Результаты всех этих исследований, считает Беллуджи, позволяют предположить, что «мозг больных с синдромом Вильямса организован не так, как у здоровых индивидов, как на макро-, так и на микроуровне». Отличительные ментальные и эмоциональные черты больных синдромом Вильямса очень точно и очень красиво отражаются в особенностях строения их головного мозга. Несмотря на то что исследование неврологических основ синдрома Вильямса нельзя считать полным, можно, тем не менее, вывести самые общие корреляции между множеством поведенческих характеристик и их анатомической основой.
Теперь мы знаем, что у больных с синдромом Вильямса в одной из хромосом происходит «микроделеция» с выпадением двадцати – двадцати пяти генов. Эта делеция крошечного кластера генов (менее чем тысячная часть нашего общего генома, состоящего из приблизительно двадцати пяти тысяч генов) приводит ко всем отклонениям, характерным для синдрома Вильямса: аномалиям строения сердца и крупных кровеносных сосудов (вследствие дефицита белка эластина), к необычному строению головного мозга – к избыточному развитию одних его областей и к недоразвитию других, – которое и лежит в основе когнитивных и личностных особенностей больных.
Недавно проведенные исследования позволяют предположить, что эта группа генов отличается некоторой вариативностью, но самая главная часть загадки по-прежнему ускользает от нас. Мы думаем, что знаем, какие гены отвечают за некоторые когнитивные дефициты синдрома Вильямса (например, неспособность к полноценному зрительному восприятию пространства), но мы не знаем, каким образом такая перестройка генов может порождать особые дарования больных этим синдромом. Мы не можем даже быть уверены в том, что эти дарования имеют под собой какую-то генетическую основу.

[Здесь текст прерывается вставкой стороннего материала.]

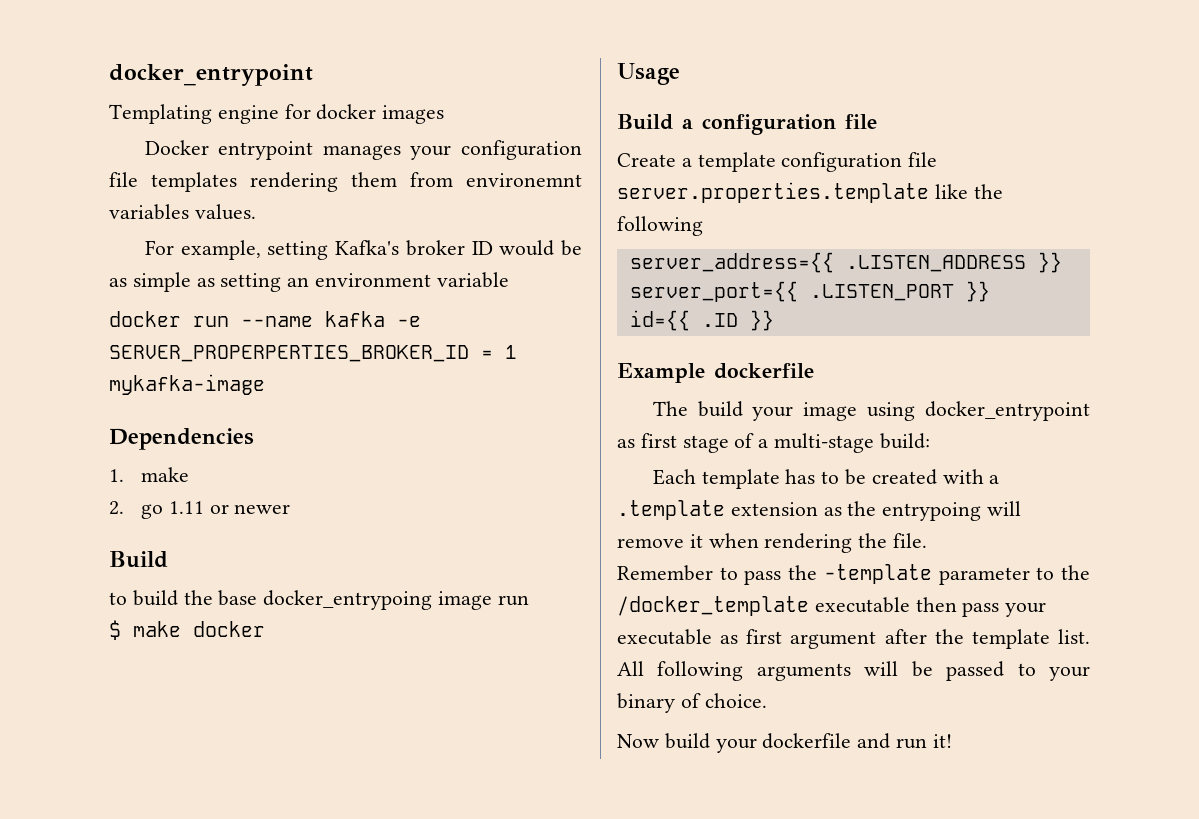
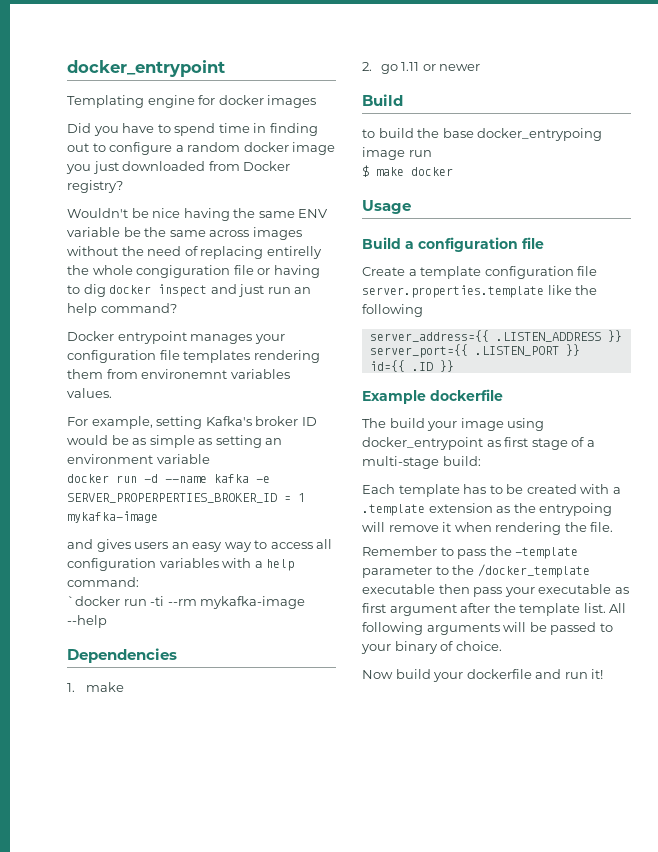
(445, 114) none -> [67,123,318,136] [67,142,336,155] [66,161,291,174] [67,180,123,193] [67,208,329,221] [67,227,302,240] [67,246,322,259] [67,265,320,278] [67,284,312,297] [67,303,177,316] // Did you have to spend time in finding out to configure a random docker image you just downloaded from Docker registry? // Wouldn't be nice having the same ENV variable be the same across images without the need of replacing entirelly the whole congiguration file or having to dig docker inspect and just run an help command?
(229, 321) none -> [144,474,158,483] -d
(265, 384) none -> [67,539,333,552] [67,558,295,571] [67,577,139,587] [67,596,306,609] [67,615,107,628] // and gives users an easy way to access all configuration variables with a help command: // `docker run -ti --rm mykafka-image --help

Возможно, например, что эти способности сохраняются благодаря каким-то превратностям развития мозга при синдроме Вильямса, хотя, с другой стороны, это может быть компенсацией утраты других функций.
Фрейд однажды написал: «Анатомия – это судьба». Теперь мы склонны думать, что эта судьба записана на скрижалях наших генов. Определенно, синдром Вильямса требует полного и точного знания о том, как генетика формирует анатомию головного мозга и как она, в свою очередь, формирует сильные и слабые стороны когнитивных способностей, личностные черты, а возможно, и способность к творчеству. Несмотря на поверхностное сходство людей, страдающих синдромом Вильямса, между ними существуют индивидуальные различия, обусловленные, как и среди всех остальных людей, разницей воспитания и жизненного опыта.
В 1994 году я посетил Хейди Комфорт, девочку, страдающую синдромом Вильямса, в ее доме, в Южной Калифорнии. Этот восьмилетний ребенок отличался недюжинным самообладанием. Она немедленно заметила мою неуверенность и сказала: «Не стесняйтесь, доктор Сакс». Едва я успел войти в дом, как она тут же угостила меня свежеиспеченными пончиками. Во время встречи я накрыл блюдо с пончиками и предложил Хейди ответить, сколько их на блюде. Она ответила, что три. Я открыл блюдо и предложил девочке пересчитать пончики. Она начала считать их – один за другим, и насчитала восемь, хотя на самом деле их было тринадцать. Потом, как и следовало ожидать от восьмилетнего ребенка, она показала мне свою комнату и любимые вещи.
Несколько месяцев спустя я снова встретился с Хейди, на этот раз в лаборатории Урсулы Беллуджи. Мы с девочкой отправились на прогулку. Сначала мы наблюдали за запуском воздушных змеев и полетами дельтапланеристов над скалами Ла-Джолла, потом гуляли по городу, разглядывая витрины булочных, а затем зашли в закусочную, съесть по сэндвичу. Хейди моментально познакомилась с полудюжиной работников заведения, а стараясь рассмотреть, что находится за прилавком, так сильно перегнулась через него, что едва не упала. Ее мать, Кэрол Цитцер-Комфорт, как-то сказала мне, что пыталась запретить дочери заговаривать с незнакомцами, на что Хейди ответила: «Нет никаких незнакомцев, есть только друзья».